With Parvin and Cavazos on scene, the team rejoined the other section and returned to their firebase. Incredibly, there were no deaths or serious injuries.

The pilots would remain over the area for several hours before heading back to Bagram. Less than a year later, the Marine team contacted Cavazos and sent the pilots a pair of plaques as thanks.

As the years passed and team members were recognized individually — one was awarded the Silver Star — they wondered whether the pilots had been appropriately honored. They contacted Parvin’s squadron, the 75th Fighter, and put the awards paperwork in motion.

The payoff arrived Jan. 29. Wells attended the ceremony as Parvin and Cavazos received the Distinguished Flying Cross with “V.” “I know the rest of my team would’ve loved to be there,” he said.

Parvin said he never realized the intensity of the firefight until he heard the story from Wells. The award, he said, is an honor.

“It’s awesome to be recognized,” he said.

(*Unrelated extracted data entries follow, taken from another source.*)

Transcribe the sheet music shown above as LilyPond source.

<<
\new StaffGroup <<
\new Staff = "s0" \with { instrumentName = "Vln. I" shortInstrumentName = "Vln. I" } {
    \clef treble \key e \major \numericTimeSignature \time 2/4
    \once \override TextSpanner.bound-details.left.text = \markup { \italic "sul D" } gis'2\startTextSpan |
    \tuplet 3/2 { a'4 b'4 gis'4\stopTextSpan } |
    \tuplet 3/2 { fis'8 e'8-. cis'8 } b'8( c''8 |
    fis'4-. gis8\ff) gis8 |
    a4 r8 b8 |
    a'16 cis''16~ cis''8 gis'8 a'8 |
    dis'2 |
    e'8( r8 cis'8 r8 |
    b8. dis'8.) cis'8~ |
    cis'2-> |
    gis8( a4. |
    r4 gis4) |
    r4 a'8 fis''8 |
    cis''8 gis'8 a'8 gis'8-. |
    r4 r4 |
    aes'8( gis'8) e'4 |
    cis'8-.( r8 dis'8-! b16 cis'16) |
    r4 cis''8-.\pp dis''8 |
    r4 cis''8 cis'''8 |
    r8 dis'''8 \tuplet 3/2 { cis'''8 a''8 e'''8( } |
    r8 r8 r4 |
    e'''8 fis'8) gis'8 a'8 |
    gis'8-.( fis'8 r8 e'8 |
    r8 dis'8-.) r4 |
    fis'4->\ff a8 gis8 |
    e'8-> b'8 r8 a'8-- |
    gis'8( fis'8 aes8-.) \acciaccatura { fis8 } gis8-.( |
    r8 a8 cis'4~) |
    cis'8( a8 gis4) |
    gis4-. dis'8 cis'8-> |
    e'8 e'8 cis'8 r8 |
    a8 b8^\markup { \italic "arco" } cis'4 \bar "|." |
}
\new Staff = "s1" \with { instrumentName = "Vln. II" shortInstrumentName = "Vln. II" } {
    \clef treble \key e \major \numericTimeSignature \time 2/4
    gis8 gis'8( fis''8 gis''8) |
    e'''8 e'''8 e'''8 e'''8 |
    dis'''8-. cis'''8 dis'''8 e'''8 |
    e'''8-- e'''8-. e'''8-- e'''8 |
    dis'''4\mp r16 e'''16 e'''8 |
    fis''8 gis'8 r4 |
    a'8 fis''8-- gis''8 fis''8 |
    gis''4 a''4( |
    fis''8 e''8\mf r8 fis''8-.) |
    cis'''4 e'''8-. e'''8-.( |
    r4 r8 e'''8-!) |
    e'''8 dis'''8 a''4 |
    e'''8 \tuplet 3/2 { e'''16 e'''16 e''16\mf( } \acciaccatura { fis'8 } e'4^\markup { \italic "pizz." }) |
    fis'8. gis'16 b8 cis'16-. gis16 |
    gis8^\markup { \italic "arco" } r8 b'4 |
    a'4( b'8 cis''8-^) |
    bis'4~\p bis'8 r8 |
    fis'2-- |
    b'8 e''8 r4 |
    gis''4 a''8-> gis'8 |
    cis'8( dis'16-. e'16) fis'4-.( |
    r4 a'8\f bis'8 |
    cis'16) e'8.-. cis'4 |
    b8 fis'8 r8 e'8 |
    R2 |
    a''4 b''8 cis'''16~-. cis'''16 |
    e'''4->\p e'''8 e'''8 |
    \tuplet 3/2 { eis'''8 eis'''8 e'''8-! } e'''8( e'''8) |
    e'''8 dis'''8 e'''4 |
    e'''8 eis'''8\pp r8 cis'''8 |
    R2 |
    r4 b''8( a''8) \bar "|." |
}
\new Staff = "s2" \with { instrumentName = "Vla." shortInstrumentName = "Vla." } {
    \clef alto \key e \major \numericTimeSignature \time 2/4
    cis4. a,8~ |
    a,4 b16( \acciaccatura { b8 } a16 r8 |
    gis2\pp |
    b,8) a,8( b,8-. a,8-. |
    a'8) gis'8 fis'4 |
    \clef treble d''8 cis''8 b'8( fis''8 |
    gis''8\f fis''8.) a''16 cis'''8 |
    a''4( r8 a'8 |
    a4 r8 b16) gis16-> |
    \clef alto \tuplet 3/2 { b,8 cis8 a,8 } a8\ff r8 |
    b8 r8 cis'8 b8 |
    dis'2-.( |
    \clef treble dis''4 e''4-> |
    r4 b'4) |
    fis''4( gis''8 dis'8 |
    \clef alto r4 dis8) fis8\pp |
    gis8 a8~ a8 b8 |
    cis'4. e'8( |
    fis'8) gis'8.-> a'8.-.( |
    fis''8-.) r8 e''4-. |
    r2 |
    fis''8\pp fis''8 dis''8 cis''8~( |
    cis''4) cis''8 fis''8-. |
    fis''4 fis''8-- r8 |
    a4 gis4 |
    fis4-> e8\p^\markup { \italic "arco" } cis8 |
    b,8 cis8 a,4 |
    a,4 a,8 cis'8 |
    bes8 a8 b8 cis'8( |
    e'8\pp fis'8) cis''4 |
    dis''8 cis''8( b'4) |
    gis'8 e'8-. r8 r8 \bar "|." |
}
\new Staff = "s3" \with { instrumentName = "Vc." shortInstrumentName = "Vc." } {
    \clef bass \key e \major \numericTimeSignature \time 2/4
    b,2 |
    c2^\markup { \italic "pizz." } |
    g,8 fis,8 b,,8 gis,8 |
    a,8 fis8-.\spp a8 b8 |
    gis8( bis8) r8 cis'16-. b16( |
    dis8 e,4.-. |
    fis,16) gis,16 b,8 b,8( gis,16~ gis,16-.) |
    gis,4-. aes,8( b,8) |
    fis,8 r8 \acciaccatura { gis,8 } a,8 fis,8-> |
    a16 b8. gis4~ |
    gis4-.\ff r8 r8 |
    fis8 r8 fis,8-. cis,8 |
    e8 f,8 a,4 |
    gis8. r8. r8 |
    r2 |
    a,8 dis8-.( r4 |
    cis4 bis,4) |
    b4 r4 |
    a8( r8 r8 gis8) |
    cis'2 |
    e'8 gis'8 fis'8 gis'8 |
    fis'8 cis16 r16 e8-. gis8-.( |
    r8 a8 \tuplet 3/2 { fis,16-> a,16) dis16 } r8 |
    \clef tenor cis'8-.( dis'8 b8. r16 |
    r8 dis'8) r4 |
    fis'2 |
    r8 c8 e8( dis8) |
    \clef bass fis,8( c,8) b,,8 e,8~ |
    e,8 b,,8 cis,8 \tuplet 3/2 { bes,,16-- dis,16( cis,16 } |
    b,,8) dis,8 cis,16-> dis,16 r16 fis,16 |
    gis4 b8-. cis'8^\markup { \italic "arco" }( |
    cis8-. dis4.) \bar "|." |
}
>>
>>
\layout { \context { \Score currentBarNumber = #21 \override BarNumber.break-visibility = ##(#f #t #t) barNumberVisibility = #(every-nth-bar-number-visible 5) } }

beardsley.steven@stripes.com
Twitter: @sjbeardsley

U.S. Air Force Maj. Jeremiah Parvin, 75th Fighter Squadron A-10C Thunderbolt II pilot, smiles as Maj. Gen H.D. Polumbo Jr., Ninth Air Force commander, presents a certificate during a Distinguished Flying Cross presentation ceremony Jan. 29, 2015, at Moody Air Force Base, Ga. Parvin earned the Distinguished Flying Cross with Valor for his actions in Afghanistan in 2008 and is credited with saving the lives of six Marines.